M.J. and Hannah frowned at Abby.

Before Mike could respond, his mother said, “Actually, it didn’t take Mike long to have that raccoon eating out of his hand. He’s always had a knack for gentling the wildest creatures.”

When his mom gave Lorie a sidelong glance, Mike could have strangled her. Abby’s perpetual smile wavered. Lorie looked downright embarrassed. And Mike didn’t know what to say or do to ease the tension his mother’s comment had created.

“Tell us about the raccoon, Daddy.” Hannah tugged on Mike’s arm again.

Lorie glanced around the room as if searching for someone, then said, “If y’all will excuse me, I want to find Cathy and bring her up to date on Treasures of the Past business.” Before waiting for anyone to respond, she escaped. Shelley Gilbert, who had been standing nearby and being as inconspicuous as possible, followed Lorie.

Mike watched them until they disappeared into another room. Only then did he realize that not only were his children demanding details about his childhood pet raccoon, but Abby had been watching him watch Lorie. And his mother stood there smiling, looking as innocent as the day she was born.

Cathy actually found Lorie and not the other way around. In truth, Lorie had used Cathy as an excuse to make a hasty retreat. The last thing she wanted was to cause trouble between Mike and Abby Sherman. Apparently, Mike liked the woman a great deal; otherwise he wouldn’t have been dating her and only her for several months now. Neither the fact that his mother obviously felt she was the wrong woman for him nor the fact that his children seemed to dislike her was any of Lorie’s business. Mike’s personal life was strictly off-limits to her. She had given up any rights she’d had to Mike seventeen years ago.

“There you are.” Cathy discovered Lorie hiding out in the kitchen. “What are you doing in here all alone?”

“I’m not alone.” Lorie nodded toward the open door that led to the adjacent mudroom. “Shelley’s out there. She got a phone call, probably from the Powell Agency.”

“Why didn’t you call me and tell me what was happening?” Cathy asked. “Jack and I could have cut our honeymoon short and come home immediately.”

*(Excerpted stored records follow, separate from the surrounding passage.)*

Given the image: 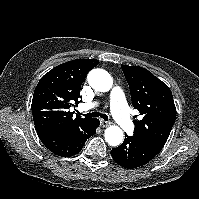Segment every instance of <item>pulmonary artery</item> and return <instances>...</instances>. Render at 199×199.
<instances>
[{
	"mask_svg": "<svg viewBox=\"0 0 199 199\" xmlns=\"http://www.w3.org/2000/svg\"><path fill=\"white\" fill-rule=\"evenodd\" d=\"M111 97V111L118 122V124L124 129L125 131H131L133 128V122L130 118L129 111L127 108V104L125 101L124 94L122 90L114 86L110 92ZM96 106V103H90L83 105V110H89Z\"/></svg>",
	"mask_w": 199,
	"mask_h": 199,
	"instance_id": "pulmonary-artery-1",
	"label": "pulmonary artery"
}]
</instances>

“That’s the reason I didn’t want you to know.” She looked Cathy in the eye. “How did you find out so quickly? You haven’t been home fifteen minutes.”

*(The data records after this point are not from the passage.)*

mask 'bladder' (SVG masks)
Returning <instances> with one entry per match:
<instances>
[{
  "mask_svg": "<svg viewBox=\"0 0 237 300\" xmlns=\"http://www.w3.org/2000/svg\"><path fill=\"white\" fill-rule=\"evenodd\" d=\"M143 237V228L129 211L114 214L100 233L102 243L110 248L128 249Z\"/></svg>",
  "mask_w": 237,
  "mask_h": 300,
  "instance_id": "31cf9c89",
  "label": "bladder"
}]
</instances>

“Buddy Pounders just told Jack. As soon as Jack told me, I started searching for you so we could talk. I’m your best friend and yet I’m one of the last to know that your life is in danger.”

“I’m sorry, but I refused to allow this insanity to intrude on your honeymoon. Besides, there was nothing you could have done. There’s nothing you can do now.”

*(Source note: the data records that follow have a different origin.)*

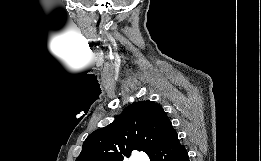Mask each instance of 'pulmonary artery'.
I'll list each match as a JSON object with an SVG mask.
<instances>
[{"instance_id": "e3ab8cb5", "label": "pulmonary artery", "mask_w": 261, "mask_h": 161, "mask_svg": "<svg viewBox=\"0 0 261 161\" xmlns=\"http://www.w3.org/2000/svg\"><path fill=\"white\" fill-rule=\"evenodd\" d=\"M137 161H149V160H148V157H146V156H140L137 158Z\"/></svg>"}]
</instances>
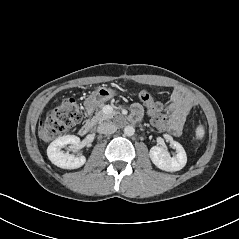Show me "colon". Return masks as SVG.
I'll list each match as a JSON object with an SVG mask.
<instances>
[{
    "mask_svg": "<svg viewBox=\"0 0 239 239\" xmlns=\"http://www.w3.org/2000/svg\"><path fill=\"white\" fill-rule=\"evenodd\" d=\"M138 97L150 112L148 118L151 126L159 133H167L171 118L162 105L145 90H140ZM82 117V109L77 100L67 98L47 112L40 125V136L44 140H51L77 125Z\"/></svg>",
    "mask_w": 239,
    "mask_h": 239,
    "instance_id": "5ec220e1",
    "label": "colon"
}]
</instances>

Cathy grasped Lorie’s hands. “I want you to move back in here and stay with us, you and Ms. Gilbert.”

“No. I’m fine at home. Really. Shelley provides around-the-clock protection and Mike’s seen to it that for several hours around midnight every night, a deputy is stationed outside the house in a patrol car. There’s no way I could be any safer. Besides, I do not want to run the risk of putting you and Jack and Seth in harm’s way.”

Cathy squeezed Lorie’s hands. “They will catch him and put him away where he belongs. I’m sure of it.”

Offering her friend the best confident smile she could muster, Lorie pulled free and said, “You’re absolutely right. Not only is the Powell Agency involved, but the FBI has formed a task force. The killer doesn’t stand a chance.”

Cathy returned the smile, hers more fragile and uncertain. “I couldn’t help but notice that Mike escorted you here this evening.”

“It wasn’t anything personal. After the press showed up at the house this morning and somebody distributed flyers of my Playboy centerfold all over town and half the county, Mike thought it was a good idea for him to bring me here tonight.”

“He could have gotten Buddy or one of the other deputies to escort you.”

“I suppose he could have, but—”

“If there’s a silver lining inside this horrible cloud you’re living under, it just might be Mike realizing how much he still cares about you.”

A gasping laugh erupted spontaneously from Lorie’s lips. “I’m not going there. I will not wish for the impossible or hope for something that can never be. I’ve wasted too much of my life waiting for Mike Birkett to forgive me.”

“Never say never. In my wildest dreams, I wouldn’t have thought that Jack and I would ever get a second chance. But we did. And it could happen for you and Mike, too.”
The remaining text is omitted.